> [Task details] Return each line exactly as written. Begin with the first line of the entries and end with the line that has "осуществление розничной торговли".
*** Opening Supplied material ***
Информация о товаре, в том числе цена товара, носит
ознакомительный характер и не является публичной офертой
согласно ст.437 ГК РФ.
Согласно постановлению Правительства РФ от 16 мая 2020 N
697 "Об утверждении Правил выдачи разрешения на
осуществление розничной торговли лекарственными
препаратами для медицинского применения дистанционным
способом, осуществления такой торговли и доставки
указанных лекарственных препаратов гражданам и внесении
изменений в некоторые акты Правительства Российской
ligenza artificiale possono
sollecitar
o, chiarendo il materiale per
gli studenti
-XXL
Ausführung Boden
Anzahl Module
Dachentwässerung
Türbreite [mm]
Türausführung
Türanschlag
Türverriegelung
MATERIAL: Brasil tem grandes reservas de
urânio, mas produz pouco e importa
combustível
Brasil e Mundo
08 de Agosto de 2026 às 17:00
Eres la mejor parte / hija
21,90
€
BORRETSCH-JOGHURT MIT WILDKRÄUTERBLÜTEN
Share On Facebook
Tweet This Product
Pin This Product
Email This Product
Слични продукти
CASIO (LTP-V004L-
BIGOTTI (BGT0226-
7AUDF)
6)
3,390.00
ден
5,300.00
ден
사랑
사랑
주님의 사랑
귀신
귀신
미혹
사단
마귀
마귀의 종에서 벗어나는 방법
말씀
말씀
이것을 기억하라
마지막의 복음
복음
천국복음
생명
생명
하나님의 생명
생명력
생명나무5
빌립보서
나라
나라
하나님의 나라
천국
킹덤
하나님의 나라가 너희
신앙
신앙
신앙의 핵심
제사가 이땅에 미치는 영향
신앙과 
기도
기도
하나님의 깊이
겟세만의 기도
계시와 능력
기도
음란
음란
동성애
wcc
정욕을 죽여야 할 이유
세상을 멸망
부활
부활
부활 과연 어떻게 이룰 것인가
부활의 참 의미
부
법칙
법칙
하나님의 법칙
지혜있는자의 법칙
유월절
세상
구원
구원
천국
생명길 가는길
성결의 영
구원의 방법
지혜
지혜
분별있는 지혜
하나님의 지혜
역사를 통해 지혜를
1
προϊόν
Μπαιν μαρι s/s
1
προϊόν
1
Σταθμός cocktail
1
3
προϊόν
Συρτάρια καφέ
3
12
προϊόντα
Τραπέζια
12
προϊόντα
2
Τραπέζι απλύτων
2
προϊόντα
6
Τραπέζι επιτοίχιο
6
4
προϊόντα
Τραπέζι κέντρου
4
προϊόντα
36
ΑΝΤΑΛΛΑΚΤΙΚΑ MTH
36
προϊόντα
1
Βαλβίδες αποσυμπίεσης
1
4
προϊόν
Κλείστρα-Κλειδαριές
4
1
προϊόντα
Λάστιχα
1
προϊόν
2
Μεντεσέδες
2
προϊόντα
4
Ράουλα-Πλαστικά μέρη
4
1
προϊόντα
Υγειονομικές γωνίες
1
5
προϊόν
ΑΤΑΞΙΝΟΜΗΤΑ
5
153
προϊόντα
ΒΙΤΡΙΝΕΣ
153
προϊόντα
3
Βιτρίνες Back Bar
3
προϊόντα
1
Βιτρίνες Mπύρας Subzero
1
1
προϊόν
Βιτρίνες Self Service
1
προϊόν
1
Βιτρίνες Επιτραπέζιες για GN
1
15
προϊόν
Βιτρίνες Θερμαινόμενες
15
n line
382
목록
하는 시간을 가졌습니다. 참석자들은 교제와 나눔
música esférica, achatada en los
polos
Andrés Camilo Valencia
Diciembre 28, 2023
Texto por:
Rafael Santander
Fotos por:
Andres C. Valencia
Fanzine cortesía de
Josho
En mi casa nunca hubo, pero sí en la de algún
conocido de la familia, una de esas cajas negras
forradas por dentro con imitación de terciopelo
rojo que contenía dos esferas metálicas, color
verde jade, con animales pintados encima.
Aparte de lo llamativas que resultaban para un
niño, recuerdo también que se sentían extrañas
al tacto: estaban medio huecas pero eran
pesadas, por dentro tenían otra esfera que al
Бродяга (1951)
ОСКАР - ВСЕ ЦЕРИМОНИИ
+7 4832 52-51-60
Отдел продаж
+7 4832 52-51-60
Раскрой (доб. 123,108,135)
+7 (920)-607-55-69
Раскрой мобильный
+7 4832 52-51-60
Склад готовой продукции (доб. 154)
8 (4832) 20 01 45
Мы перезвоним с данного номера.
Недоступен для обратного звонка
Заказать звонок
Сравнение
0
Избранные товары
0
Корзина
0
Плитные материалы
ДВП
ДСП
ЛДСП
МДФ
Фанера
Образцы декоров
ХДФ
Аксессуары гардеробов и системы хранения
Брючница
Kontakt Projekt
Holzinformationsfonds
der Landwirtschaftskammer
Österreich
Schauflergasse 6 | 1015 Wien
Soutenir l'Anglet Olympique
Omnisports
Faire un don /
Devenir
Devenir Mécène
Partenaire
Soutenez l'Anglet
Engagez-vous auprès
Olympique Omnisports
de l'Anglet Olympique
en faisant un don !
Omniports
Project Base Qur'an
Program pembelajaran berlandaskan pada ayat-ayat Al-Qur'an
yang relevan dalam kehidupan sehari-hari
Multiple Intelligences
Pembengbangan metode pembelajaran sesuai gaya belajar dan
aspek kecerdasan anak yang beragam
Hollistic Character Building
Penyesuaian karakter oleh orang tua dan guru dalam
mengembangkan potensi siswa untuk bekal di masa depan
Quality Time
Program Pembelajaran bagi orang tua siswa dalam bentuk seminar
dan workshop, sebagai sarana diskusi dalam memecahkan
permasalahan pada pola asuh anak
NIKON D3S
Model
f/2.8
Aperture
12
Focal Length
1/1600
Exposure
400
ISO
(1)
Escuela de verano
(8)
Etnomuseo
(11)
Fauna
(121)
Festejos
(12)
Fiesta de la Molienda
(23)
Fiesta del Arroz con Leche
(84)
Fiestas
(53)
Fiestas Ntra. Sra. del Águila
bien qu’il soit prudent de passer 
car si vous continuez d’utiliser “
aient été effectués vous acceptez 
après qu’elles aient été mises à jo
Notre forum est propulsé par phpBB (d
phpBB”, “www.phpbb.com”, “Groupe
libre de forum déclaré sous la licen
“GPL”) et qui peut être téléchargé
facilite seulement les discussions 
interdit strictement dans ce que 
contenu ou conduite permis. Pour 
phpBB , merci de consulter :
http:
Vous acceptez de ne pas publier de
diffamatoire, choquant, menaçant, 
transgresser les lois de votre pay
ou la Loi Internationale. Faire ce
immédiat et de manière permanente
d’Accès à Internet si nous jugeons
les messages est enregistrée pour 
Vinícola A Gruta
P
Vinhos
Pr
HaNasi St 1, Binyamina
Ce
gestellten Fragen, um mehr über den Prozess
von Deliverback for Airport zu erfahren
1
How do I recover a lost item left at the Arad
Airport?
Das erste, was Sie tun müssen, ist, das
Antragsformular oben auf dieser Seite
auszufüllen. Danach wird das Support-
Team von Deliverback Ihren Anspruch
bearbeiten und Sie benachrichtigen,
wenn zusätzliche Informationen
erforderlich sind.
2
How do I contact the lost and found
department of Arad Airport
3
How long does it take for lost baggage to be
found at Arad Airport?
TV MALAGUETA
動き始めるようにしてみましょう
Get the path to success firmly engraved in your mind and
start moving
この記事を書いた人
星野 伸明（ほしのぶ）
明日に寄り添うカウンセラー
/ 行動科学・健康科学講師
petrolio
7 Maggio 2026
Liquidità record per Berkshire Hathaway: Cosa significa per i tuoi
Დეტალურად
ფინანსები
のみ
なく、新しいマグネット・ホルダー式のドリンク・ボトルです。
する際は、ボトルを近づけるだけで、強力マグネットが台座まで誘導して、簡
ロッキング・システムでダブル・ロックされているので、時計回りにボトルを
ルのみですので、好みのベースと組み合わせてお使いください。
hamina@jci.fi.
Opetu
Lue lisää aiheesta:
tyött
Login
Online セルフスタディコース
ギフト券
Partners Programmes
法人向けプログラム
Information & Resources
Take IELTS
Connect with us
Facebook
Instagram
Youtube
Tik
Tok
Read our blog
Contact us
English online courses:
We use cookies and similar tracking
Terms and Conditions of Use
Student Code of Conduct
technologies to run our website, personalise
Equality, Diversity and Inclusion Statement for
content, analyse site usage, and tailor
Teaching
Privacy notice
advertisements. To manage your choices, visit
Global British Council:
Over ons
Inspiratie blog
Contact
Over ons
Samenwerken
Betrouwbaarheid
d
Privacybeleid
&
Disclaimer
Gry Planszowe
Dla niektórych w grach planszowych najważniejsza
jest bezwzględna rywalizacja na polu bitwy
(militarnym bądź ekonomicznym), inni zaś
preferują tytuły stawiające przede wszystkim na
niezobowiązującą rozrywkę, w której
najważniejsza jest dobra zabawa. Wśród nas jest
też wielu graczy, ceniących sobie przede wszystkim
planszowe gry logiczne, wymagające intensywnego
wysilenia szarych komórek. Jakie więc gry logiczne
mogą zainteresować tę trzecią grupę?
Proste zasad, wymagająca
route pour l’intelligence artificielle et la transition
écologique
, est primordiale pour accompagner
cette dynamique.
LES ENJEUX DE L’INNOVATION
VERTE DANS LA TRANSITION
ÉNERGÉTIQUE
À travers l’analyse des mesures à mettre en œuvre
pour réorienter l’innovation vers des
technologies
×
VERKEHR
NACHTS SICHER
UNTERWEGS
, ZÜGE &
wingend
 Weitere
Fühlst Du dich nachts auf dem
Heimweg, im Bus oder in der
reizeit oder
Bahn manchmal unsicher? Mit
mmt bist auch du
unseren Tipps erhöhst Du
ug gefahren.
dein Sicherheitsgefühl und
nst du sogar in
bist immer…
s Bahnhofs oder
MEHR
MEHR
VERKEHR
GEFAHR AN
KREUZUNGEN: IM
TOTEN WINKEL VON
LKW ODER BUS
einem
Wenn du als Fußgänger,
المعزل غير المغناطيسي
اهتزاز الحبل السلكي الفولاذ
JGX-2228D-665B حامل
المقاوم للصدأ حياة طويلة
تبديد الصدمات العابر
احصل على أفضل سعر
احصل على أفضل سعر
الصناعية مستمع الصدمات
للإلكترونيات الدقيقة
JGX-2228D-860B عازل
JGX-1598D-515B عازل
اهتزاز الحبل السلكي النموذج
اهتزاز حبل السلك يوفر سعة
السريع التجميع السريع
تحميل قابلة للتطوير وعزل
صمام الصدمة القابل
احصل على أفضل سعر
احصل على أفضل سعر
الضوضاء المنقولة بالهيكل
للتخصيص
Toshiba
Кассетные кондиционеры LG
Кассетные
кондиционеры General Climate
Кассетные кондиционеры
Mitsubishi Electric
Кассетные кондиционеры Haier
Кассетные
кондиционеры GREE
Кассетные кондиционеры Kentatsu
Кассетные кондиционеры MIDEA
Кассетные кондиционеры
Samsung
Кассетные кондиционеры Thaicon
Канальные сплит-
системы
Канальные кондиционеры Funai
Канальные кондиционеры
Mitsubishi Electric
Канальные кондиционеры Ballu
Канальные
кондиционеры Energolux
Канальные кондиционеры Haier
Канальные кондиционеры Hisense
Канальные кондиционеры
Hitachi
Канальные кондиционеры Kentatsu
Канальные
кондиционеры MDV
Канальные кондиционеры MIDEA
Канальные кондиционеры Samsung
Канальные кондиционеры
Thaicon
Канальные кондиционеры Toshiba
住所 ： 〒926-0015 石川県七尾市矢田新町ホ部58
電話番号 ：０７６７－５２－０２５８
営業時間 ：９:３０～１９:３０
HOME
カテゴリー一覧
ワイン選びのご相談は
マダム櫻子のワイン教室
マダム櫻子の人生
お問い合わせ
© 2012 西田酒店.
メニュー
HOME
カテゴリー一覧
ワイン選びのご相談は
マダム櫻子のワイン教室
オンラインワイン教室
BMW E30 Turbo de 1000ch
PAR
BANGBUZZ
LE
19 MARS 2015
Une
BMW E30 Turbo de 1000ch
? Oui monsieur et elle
*** Closing Supplied material ***
> [The completed task]
Информация о товаре, в том числе цена товара, носит
ознакомительный характер и не является публичной офертой
согласно ст.437 ГК РФ.
Согласно постановлению Правительства РФ от 16 мая 2020 N
697 "Об утверждении Правил выдачи разрешения на
осуществление розничной торговли лекарственными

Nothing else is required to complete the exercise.